Kenosha City Clerk Deb Salas said her board of canvassers tends to lean toward protecting the voter.
“Our board tends to lean towards the voter, lean towards wanting to count the ballot of course,” Salas says.
But, Oconomowoc City Clerk Diane Coenen said the argument about any ballot on the fence can go both ways.
“The rationale can go either way,” Coenen says. “They cannot determine a date, but they can be reasonably certain when it was postmarked so they’ll accept it or they cannot be reasonably sure so they won’t accept it. They haven’t been put in this position before, not like this. It’s a real problem for your board of canvass, they have to agree and they have to be consistent in what they agree upon. It puts them in a predicament because each community is different.”
In Madison, the state’s second largest city containing a major portion of the electorate, the decision is still up in the air, according to Deputy City Clerk Jim Verbick. He also said the city did not have a total number of questionable ballots.
“We have not made a decision yet,” Verbick says. “We’re getting guidance from the city attorney’s office, we tried to use whatever guidance we’ve gotten from the election commission.”

While the total percentage of ballots with outstanding questions may be low, in Wisconsin — a state with historically close elections — these decisions might make a big difference in who ends up winning, according to Coenen, also the president of the Wisconsin Municipal Clerks Association.
“When you’re talking about local offices, that can make a difference in who wins or loses a race,” Coenen says. “If you have a very close local race, the board of canvass, it’s going to be weighing on them, their acceptance or denial of these ballots can totally change that outcome.”
Whatever the decisions will be, there’s an overwhelming sense of frustration from clerks around the state. Frustration with the process, with the courts, with state leadership and with the WEC.
“I don’t want to throw the elections commission under the bus, but if their job is to interpret the rules and they’re not doing it, something has to change,” Astrella says. “If they’re going to deadlock in a 3-3 tie and throw the onus back to us, we’ll do the best we can. But it can be frustrating when you ask the experts for an answer and they can’t give us one.”
The larger disappointment, Coenen says, is that voters will feel like their vote wasn’t counted or their health was jeopardized because the state’s leaders let politics get in the way.
“This is how I feel, leaders are elected or put into place to lead,” Coenen says. “They accept the job to lead. You know you’re going to be called upon to lead, that’s what our leaders should do. That is sometimes making tough decisions. So much of this is political, and it’s pretty evident to the voting public that when decisions can’t be made it’s all politics.”
But the lack of guidance on the ballots without clear postmarks is just one more piece of the puzzle Wisconsin will have to sort out when it analyzes what happened in the 2020 spring election.
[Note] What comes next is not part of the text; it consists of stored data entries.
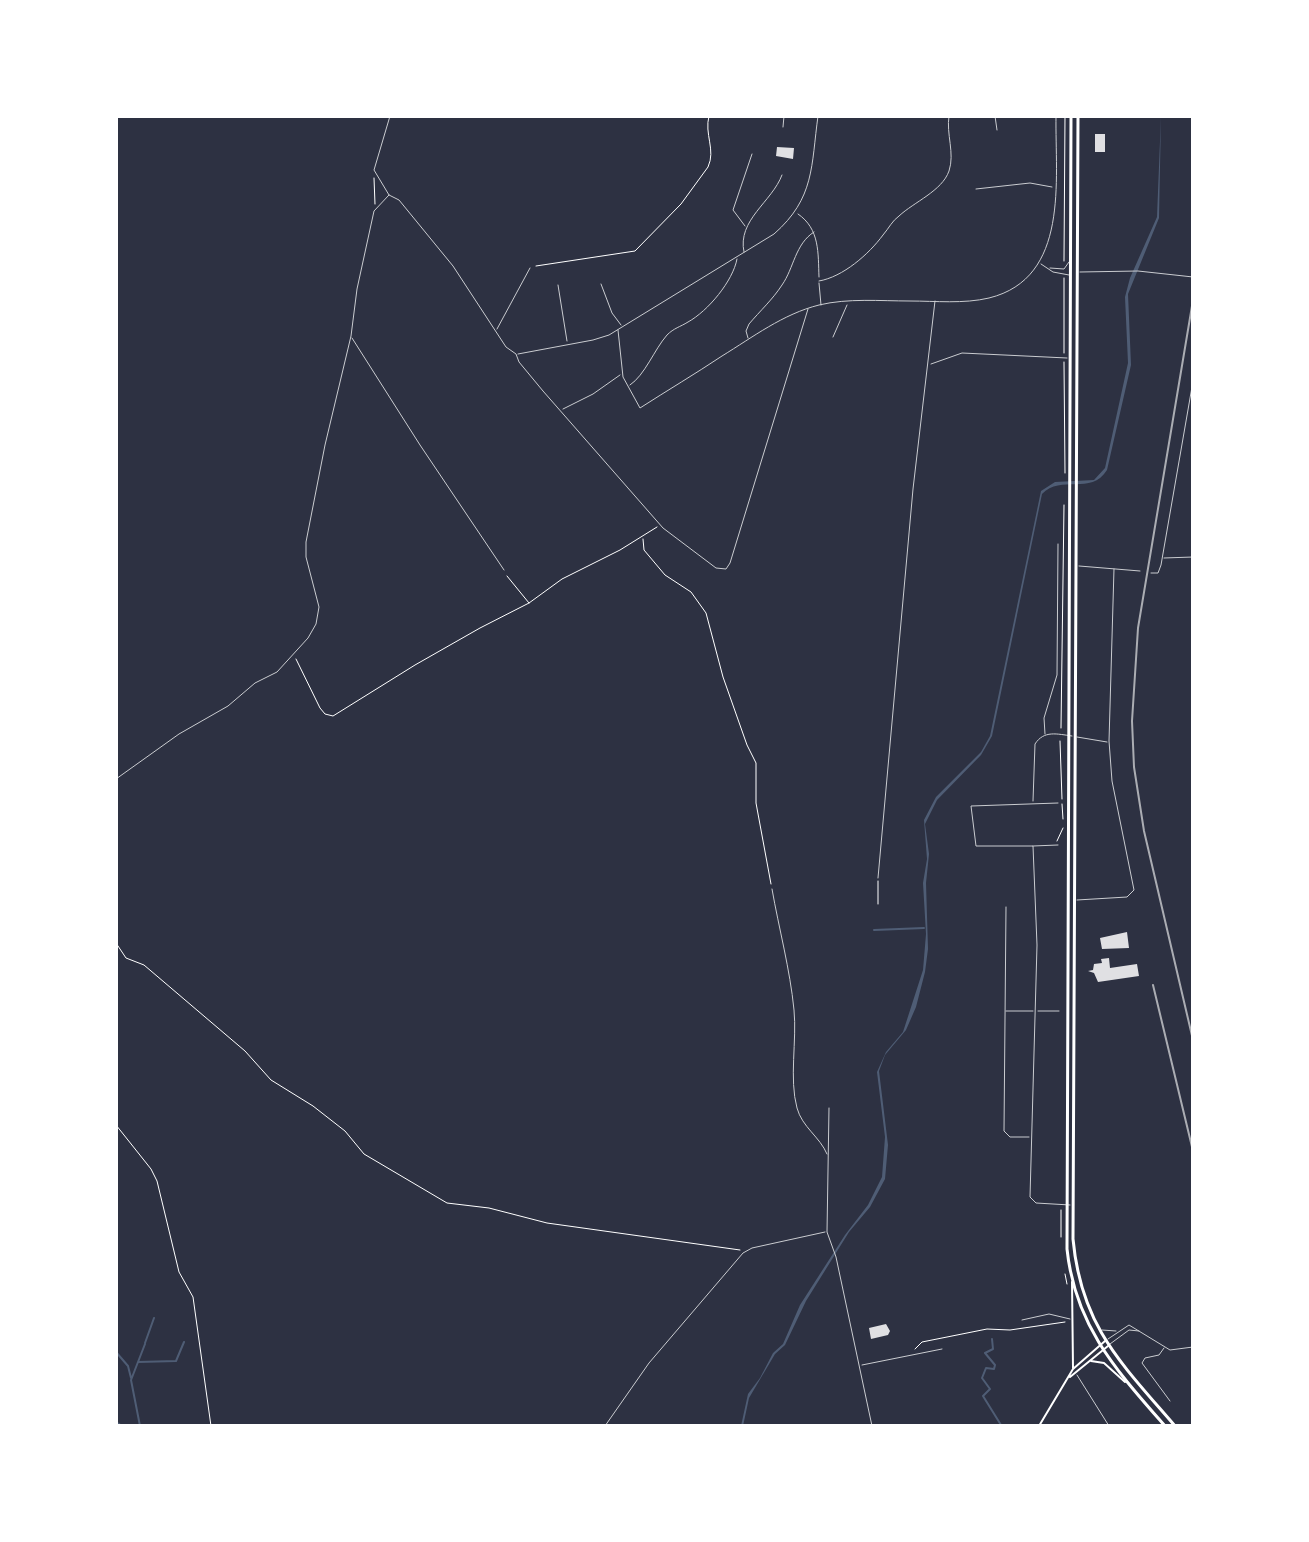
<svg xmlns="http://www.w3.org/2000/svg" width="1309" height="1542" viewBox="0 0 1309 1542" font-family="Inter,sans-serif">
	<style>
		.water { fill: #4f5d75 }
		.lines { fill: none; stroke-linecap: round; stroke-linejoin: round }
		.stream { stroke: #4f5d75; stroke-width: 2 }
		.building { fill: #e0e0e3 }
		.path { stroke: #fff; stroke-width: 1 }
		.service { stroke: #caccd0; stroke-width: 1 }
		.minor { stroke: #caccd0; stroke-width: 1 }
		.secondary { stroke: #fff; stroke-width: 2 }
		.primary { stroke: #fff; stroke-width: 3 }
		.rail { stroke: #abadb3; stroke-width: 2 }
	</style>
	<rect width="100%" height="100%" fill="#2d3142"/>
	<!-- water -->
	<path class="water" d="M 1161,116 L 1159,218 L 1128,294 L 1131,365 L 1107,470 C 1091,496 1061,474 1042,494 L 992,736 L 981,755 L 937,800 L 925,824 L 929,854 L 926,883 L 928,949 L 925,972 L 916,1007 L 906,1030 L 885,1055 L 879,1071 L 888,1145 L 885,1179 L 870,1207 L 849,1232 L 806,1301 L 785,1345 L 775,1354 L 749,1398 L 743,1426 L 741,1426 L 748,1394 L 760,1378 L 773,1353 L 783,1344 L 800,1305 L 845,1235 L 868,1205 L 882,1177 L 885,1137 L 877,1072 L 886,1052 L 903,1032 L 923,970 L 926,934 L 923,883 L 927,859 L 924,820 L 936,797 L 981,752 L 990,736 L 1041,491 L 1055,482 L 1094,480 L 1105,468 L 1128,363 L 1125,297 L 1130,278 L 1157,217 Z"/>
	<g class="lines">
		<!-- stream -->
		<path class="stream" d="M 874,930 L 924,928
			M 992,1339 L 993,1349 L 985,1353 L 995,1365 L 994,1369 L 986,1368 L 982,1378 L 990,1389 L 983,1396 L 1001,1425
			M 145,1343 L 154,1318
			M 116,1352 L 128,1366 L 131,1378
			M 138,1362 L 176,1361 L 184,1342
			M 116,1422 L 122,1426
			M 140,1426 L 131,1380 L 145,1344"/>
	</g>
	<!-- building -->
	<path class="building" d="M 1095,134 L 1105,134 L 1105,152 L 1095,152 Z
		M 777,147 L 794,148 L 793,159 L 776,156 Z
		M 1127,932 L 1129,948 L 1102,949 L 1100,938 Z
		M 1109,958 L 1110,968 L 1137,964 L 1139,976 L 1098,982 L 1094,973 L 1088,971 L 1093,970 L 1094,964 L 1102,963 L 1101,959 Z
		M 886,1324 L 890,1331 L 888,1335 L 871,1339 L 869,1328 Z"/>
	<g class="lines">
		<!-- path -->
		<path class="path" d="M 374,178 L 375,204
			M 1064,261 L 1065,116
			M 536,266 L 635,251 L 681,204 L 708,167 C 716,150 704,134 709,116
			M 1064,278 L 1064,353
			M 1064,362 L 1065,473
			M 643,539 L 644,550 L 665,575 L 691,592 L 706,613 L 723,677 L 747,745 L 756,763 L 756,803 L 771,884
			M 507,576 L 529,603
			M 296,659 L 320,708 L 325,714 L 333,716 L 415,665 L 480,628 L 529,603 L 562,579 L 620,550 L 657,527
			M 1061,728 L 1064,505
			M 1060,741 L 1062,799
			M 1062,804 L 1063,819
			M 1057,841 L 1063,828
			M 878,904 L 878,881
			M 116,943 L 126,958 L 144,965 L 245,1051 L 271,1080 L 313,1106 L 345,1131 L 364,1154 L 447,1203 L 489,1208 L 547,1223 L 740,1250
			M 116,1125 L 151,1169 L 157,1181 L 179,1272 L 193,1297 L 211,1426
			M 1061,1210 L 1061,1237
			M 1065,1274 L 1067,1284
			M 915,1349 L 922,1342 L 987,1329 L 1010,1330 L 1065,1322"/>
		<!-- service -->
		<path class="service" d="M 1033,846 L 1058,845"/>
		<!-- minor -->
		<path class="minor" d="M 390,116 L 374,170 L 389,195 L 399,200 L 453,266 L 506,347 L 516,354 L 519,362 L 543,391 L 663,528 L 716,568 L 726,569 L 730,563 L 808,309
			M 995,116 L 997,130
			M 783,127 L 784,116
			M 976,189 L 1030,183 L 1052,187
			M 798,214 C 820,229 818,253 819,277
			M 745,226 L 733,210 L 752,154
			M 744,252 C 737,220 772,202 782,175
			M 1041,264 L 1053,272 L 1069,275
			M 1050,268 L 1064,269 L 1069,262
			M 1080,272 L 1138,271 L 1193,277
			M 819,281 C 843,277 869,254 883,235 C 889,228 892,221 899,216 C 914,202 942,191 949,171 C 955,153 946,134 949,116
			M 819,283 L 821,305
			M 601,284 L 612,313 L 621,325
			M 558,285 L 567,341
			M 497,329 L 530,268
			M 618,330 L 623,377 L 640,408 C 668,390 695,374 722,356 C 753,337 783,314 819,305 C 848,298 880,301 910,301 C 935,301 964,304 989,298 C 1070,278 1055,180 1056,116
			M 833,337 L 847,305
			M 352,338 L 420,445 L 504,570
			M 748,338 L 746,331 L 749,324 C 760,311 773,299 782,285 C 794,268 795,244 814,232
			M 518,354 L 593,340 L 609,335 L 774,234 C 815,198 811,166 818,116
			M 931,364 L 962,353 L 1067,358
			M 630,385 C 645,375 654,350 667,335 C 674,328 680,327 688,322 C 708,311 733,281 737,259
			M 563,409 L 593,394 L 620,375
			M 1164,558 L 1193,557
			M 1079,566 L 1140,571
			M 1151,573 L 1158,573 L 1161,565 L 1193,381
			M 1045,734 L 1044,718 L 1057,675 L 1058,544
			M 1077,737 L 1107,742
			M 116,779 L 179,734 L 228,706 L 255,683 L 277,672 L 308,638 L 316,624 L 319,607 L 306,557 L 306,542 L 325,445 L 351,336 L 357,289 L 374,211 L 389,195
			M 1033,801 L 1035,744 C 1044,730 1057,734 1072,736
			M 1058,803 L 971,806 L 976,846 L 1033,846 L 1037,945 L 1030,1197 L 1036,1203 L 1070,1205
			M 878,878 L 913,489 L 935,301
			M 772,889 C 779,929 790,969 794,1010 C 797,1040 789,1079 797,1108 C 802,1127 820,1137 827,1154
			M 1077,900 L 1127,897 L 1134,890 L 1112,781 L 1109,741 L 1114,569
			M 1006,907 L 1004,1131 L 1010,1137 L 1029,1137
			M 1006,1011 L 1033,1011
			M 1038,1011 L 1059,1011
			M 829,1108 L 827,1232 L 836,1257 L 872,1426
			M 1022,1320 L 1049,1314 L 1070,1319
			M 1102,1330 L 1116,1331
			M 1108,1339 L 1129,1325 L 1170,1350 L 1193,1347
			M 1110,1344 L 1129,1330 L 1139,1331
			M 1164,1348 L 1159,1355 L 1145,1358 L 1142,1363 L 1170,1401
			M 862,1365 L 942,1349
			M 1077,1375 L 1109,1426
			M 605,1426 L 649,1363 L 743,1253 L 752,1248 L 825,1232"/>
		<!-- secondary -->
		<path class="secondary" d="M 1072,1282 L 1073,1368
			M 1091,1361 L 1104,1363 L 1125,1382
			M 1070,1377 L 1108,1346
			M 1039,1426 L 1073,1369 L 1105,1341"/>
		<!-- primary -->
		<path class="primary" d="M 1071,116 L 1067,1249 C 1075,1326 1117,1371 1165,1426
			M 1078,116 L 1073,1239 C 1081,1326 1121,1363 1175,1426"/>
		<!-- rail -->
		<path class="rail" d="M 1193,300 L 1138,628 L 1132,721 L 1134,767 L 1144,831 L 1193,1040
			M 1153,985 L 1193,1151"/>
	</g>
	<!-- border -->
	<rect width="1309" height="1542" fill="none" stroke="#ffffff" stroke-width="236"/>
</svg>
“It might just be one additional thing that’s gone on in this election that has put doubts in people’s minds,” Verbick says.
With so much left up in the air as ballots begin to be counted, it’s still unclear when the saga of the spring election will end and how the questionable ballots will impact the final results. Coenen says clerks she’s talked to are scared of having to back up each and every decision they made.
“If there is a recount or if there are lawsuits challenging the results, then each board of canvass or each professional clerk, we have to justify what we’ve done,” she says. “You have to have a good argument for why you did it the way you did it because nobody wants to be dragged through the mud. We try our hardest to make sure everybody’s vote can count, but in the back of my mind, there’s a fear.”